Manejar, un deporte, o un instrumento musical
Las diversas maneras según las cuales se exterioriza la vivencia de la castidad nos obligan a no entenderla como un hábito mecánico. En cambio, se la puede asimilar más bien al “hábito” de aprender a manejar algún vehículo, de aprender a tocar un instrumento musical, o de aprender algún deporte.
Estas tres actividades tienen en común que no se adquieren de la noche a la mañana, sino que requieren tiempo. Pero, además, no se adquieren realizando un único acto, sino mediante acciones diversas, todas tendientes a un mismo objetivo.
Nótese que estas actividades se aprenden “en la cancha”: ningún futbolista se hizo bueno leyendo libros sobre el fútbol, ningún ciclista se hizo virtuoso escuchando podcasts sobre cómo andar en bicicleta… Estas habilidades se adquieren obrando “aquí y ahora”, es decir, en situaciones concretas. Y, al ser concretas, resultan también cambiantes; por lo tanto, exigen de nosotros respuestas diversas.
Castidad e improvisación
Lejos de consistir en la realización invariable de un mismo comportamiento, la castidad está más vinculada con la improvisación. En efecto, el futbolista virtuoso no es el que hace siempre la misma jugada, sino el que sabe adaptarse a distintas situaciones y a diversos rivales.

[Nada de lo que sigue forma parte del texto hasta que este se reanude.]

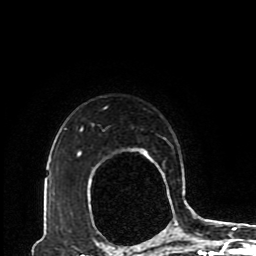
Breast MRI (dynamic contrast-enhanced), one axial slice. Slice 71 of 80 in the series (ordered by position). Cropped to one breast. Dynamic contrast-enhanced series, time point 2 of 8 at this slice position (early post-contrast). 1.5 T. TE 4.2 ms, TR 7 ms. 256 × 256 image matrix, field of view 170 × 170 mm. Female patient.
Structures marked on this image (semi-automatic segmentation, software-assisted and operator-edited):
- enhancing-tissue mask used for the functional tumour volume (all voxels passing the contrast-enhancement thresholds inside the analysis volume; usually the tumour): box from (x=77, y=107) to (x=193, y=213) px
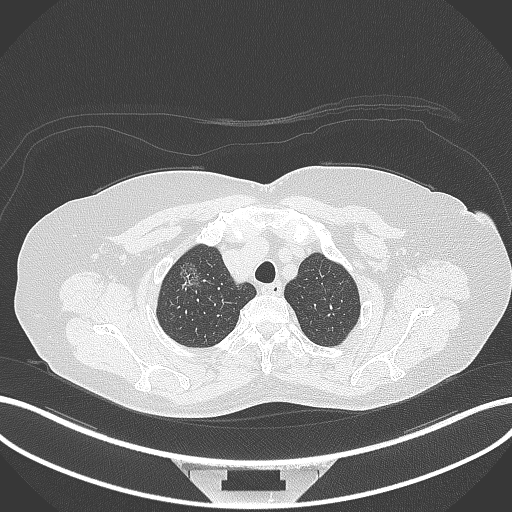
Chest CT, one axial slice; slice 303 of 365 in the series (ordered by position); reconstruction kernel B70f; 120 kVp; lung window (W 1500 / L -600 HU); 512 × 512 image matrix. Female patient, age 62 years. From the clinical record (not read from this slice): clinical TNM (as recorded): T1c N0 M0.
Structures marked on this image (rectangle marked by the reading radiologist):
- lung tumour (recorded histology: adenocarcinoma): bounding box (x1, y1, x2, y2) in pixels: (177, 257, 210, 293)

Pasa alguien por la calle: ¿miro o no miro? Si decido mirar, ¿cómo miro? Abro Instagram y me aparece su foto, ¿le doy “me gusta”? ¿La comento? Y si decido comentar, ¿qué digo? Estamos en una fiesta y ponen “Hawai”: ¿la saco a bailar? Si bailamos, ¿como bailamos? Termina “Hawai” y empieza “La Jeepeta”: ¿seguimos bailando?
Son innumerables las situaciones en las que se pone en juego la castidad. Sin embargo, hay una constante: lo que se busca es ordenar las fuerzas del mundo de la sexualidad hacia el amor. Vivir la castidad implica procurar el bien de la otra persona, es decir, amar, y no usar. Esta es la norma rectora, que deberá ser aplicada de manera diversa según lo exijan las circunstancias de cada caso.
Con la castidad ocurre como con el fútbol, la bicicleta, o la guitarra: mientras más me entreno, más desarrollo mis habilidades, y voy adquiriendo cada vez una mayor destreza —en el caso de la castidad, para amar—. El amor y las relaciones interpersonales invaden todos los ámbitos de la vida; de ahí que permanentemente estemos “jugando el partido” de la castidad, incluso cuando nos encontramos solos. Como todo entrenamiento, no siempre resulta fácil, pero el tiempo hace ver que el esfuerzo vale la pena.